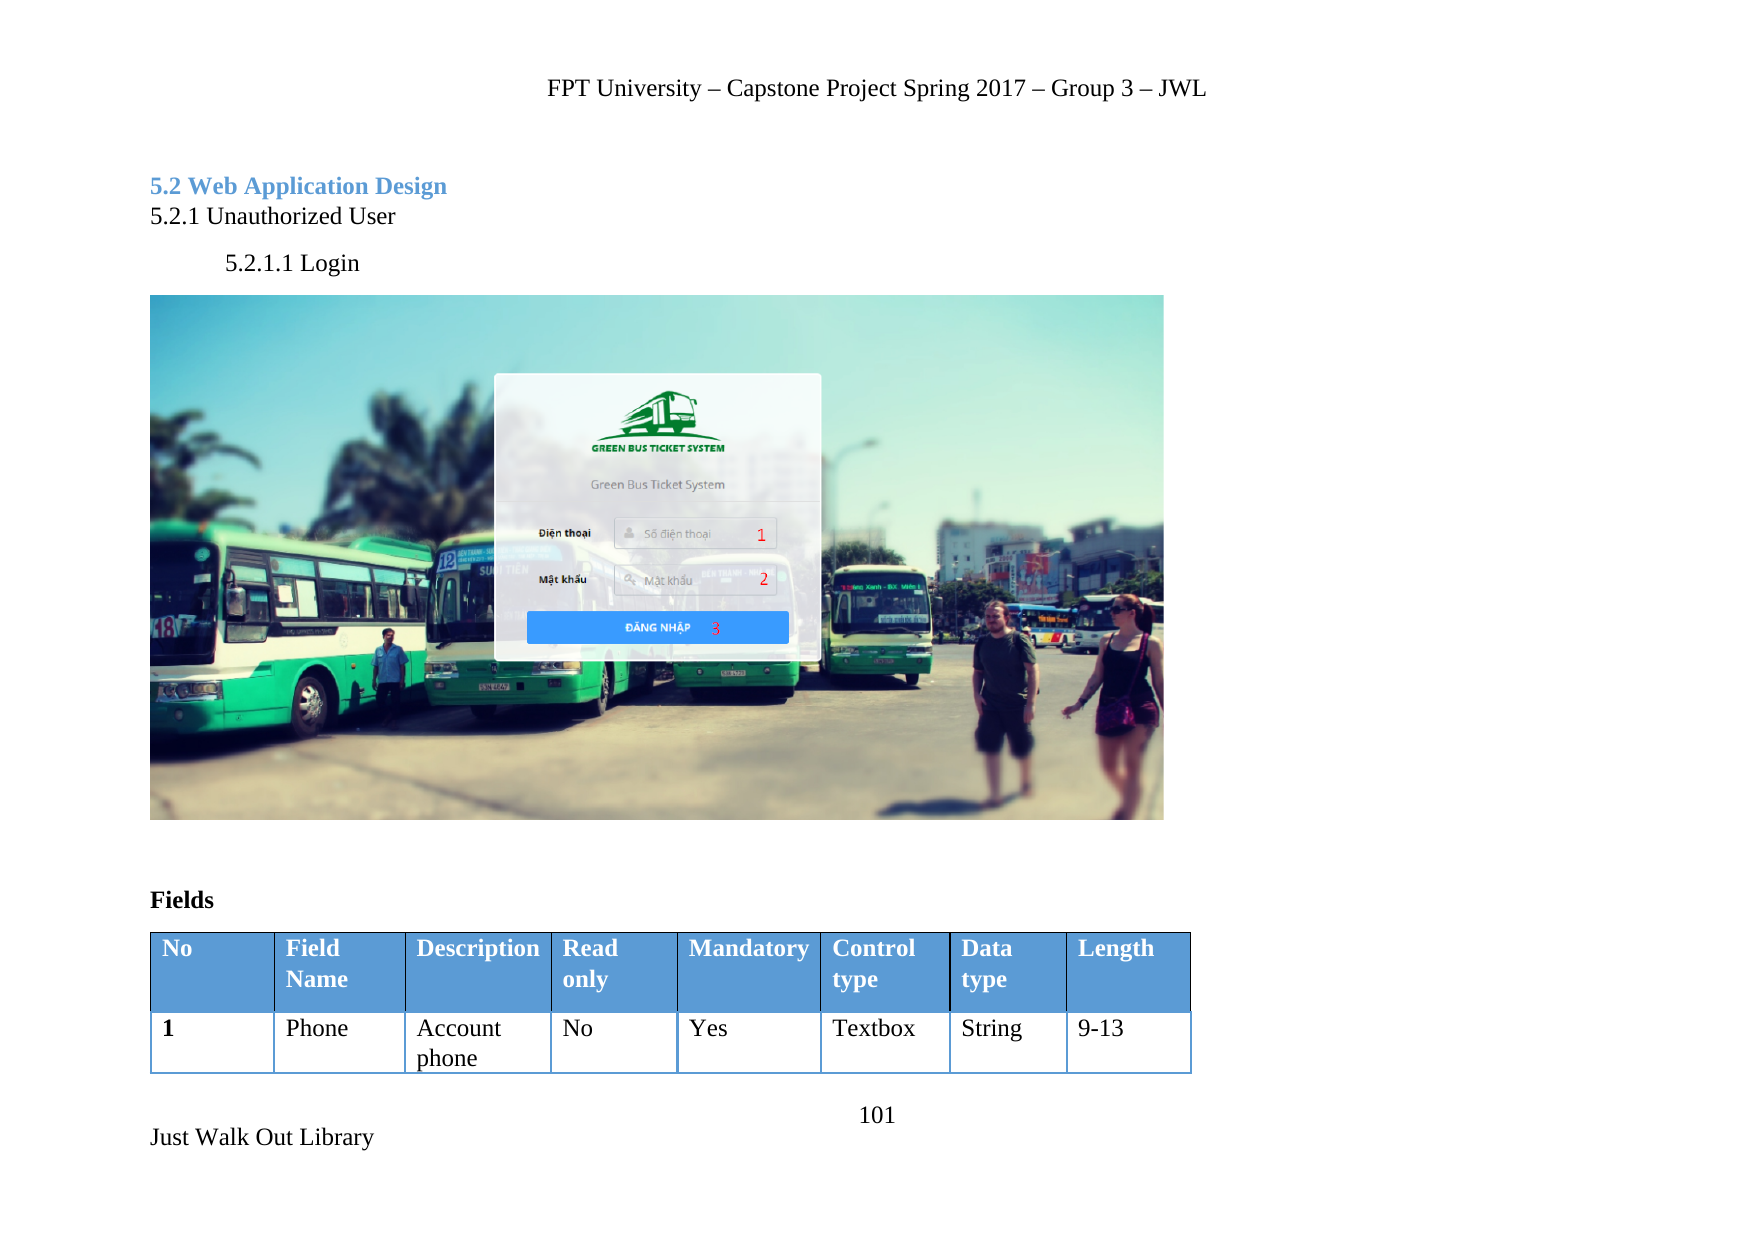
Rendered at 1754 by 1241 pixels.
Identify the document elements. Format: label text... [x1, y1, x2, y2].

text Fields [150, 885, 1604, 914]
table_cell Phone [275, 1013, 404, 1072]
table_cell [406, 1013, 550, 1072]
table_header Field Name [275, 933, 405, 1011]
table_cell String [951, 1013, 1066, 1072]
text 5.2.1 Unauthorized User [150, 201, 1604, 230]
picture [150, 295, 1164, 820]
table_header Control type [821, 933, 949, 1011]
text 5.2.1.1 Login [150, 248, 1604, 277]
table_header Mandatory [678, 933, 820, 1011]
table_header Data type [951, 933, 1066, 1011]
subtitle 5.2 Web Application Design [150, 171, 1604, 199]
table_cell 9-13 characters [1068, 1013, 1190, 1072]
table_cell No [552, 1013, 676, 1072]
table_cell Textbox [822, 1013, 949, 1072]
table_header Description [406, 933, 551, 1011]
table_header Read only [552, 933, 677, 1011]
table_header No [151, 933, 274, 1011]
table_cell 1 [152, 1013, 273, 1072]
table_cell Yes [679, 1013, 820, 1072]
table_header Length [1067, 933, 1190, 1011]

*PROBLEM TO WORK ON*
In transcribing the material above, reproduce each line exactly and include none of the pictures.

*TASK OUTPUT*
Rendered at 1754 by 1241 pixels.
Identify the document elements. Format: label text... [x1, y1, x2, y2].

text Fields [150, 885, 1604, 914]
table_cell Phone [275, 1013, 404, 1072]
table_cell [406, 1013, 550, 1072]
table_header Field Name [275, 933, 405, 1011]
table_cell String [951, 1013, 1066, 1072]
text 5.2.1 Unauthorized User [150, 201, 1604, 230]
picture [150, 295, 1164, 820]
table_header Control type [821, 933, 949, 1011]
text 5.2.1.1 Login [150, 248, 1604, 277]
table_header Mandatory [678, 933, 820, 1011]
table_header Data type [951, 933, 1066, 1011]
subtitle 5.2 Web Application Design [150, 171, 1604, 199]
table_cell 9-13 characters [1068, 1013, 1190, 1072]
table_cell No [552, 1013, 676, 1072]
table_cell Textbox [822, 1013, 949, 1072]
table_header Description [406, 933, 551, 1011]
table_header Read only [552, 933, 677, 1011]
table_header No [151, 933, 274, 1011]
table_cell 1 [152, 1013, 273, 1072]
table_cell Yes [679, 1013, 820, 1072]
table_header Length [1067, 933, 1190, 1011]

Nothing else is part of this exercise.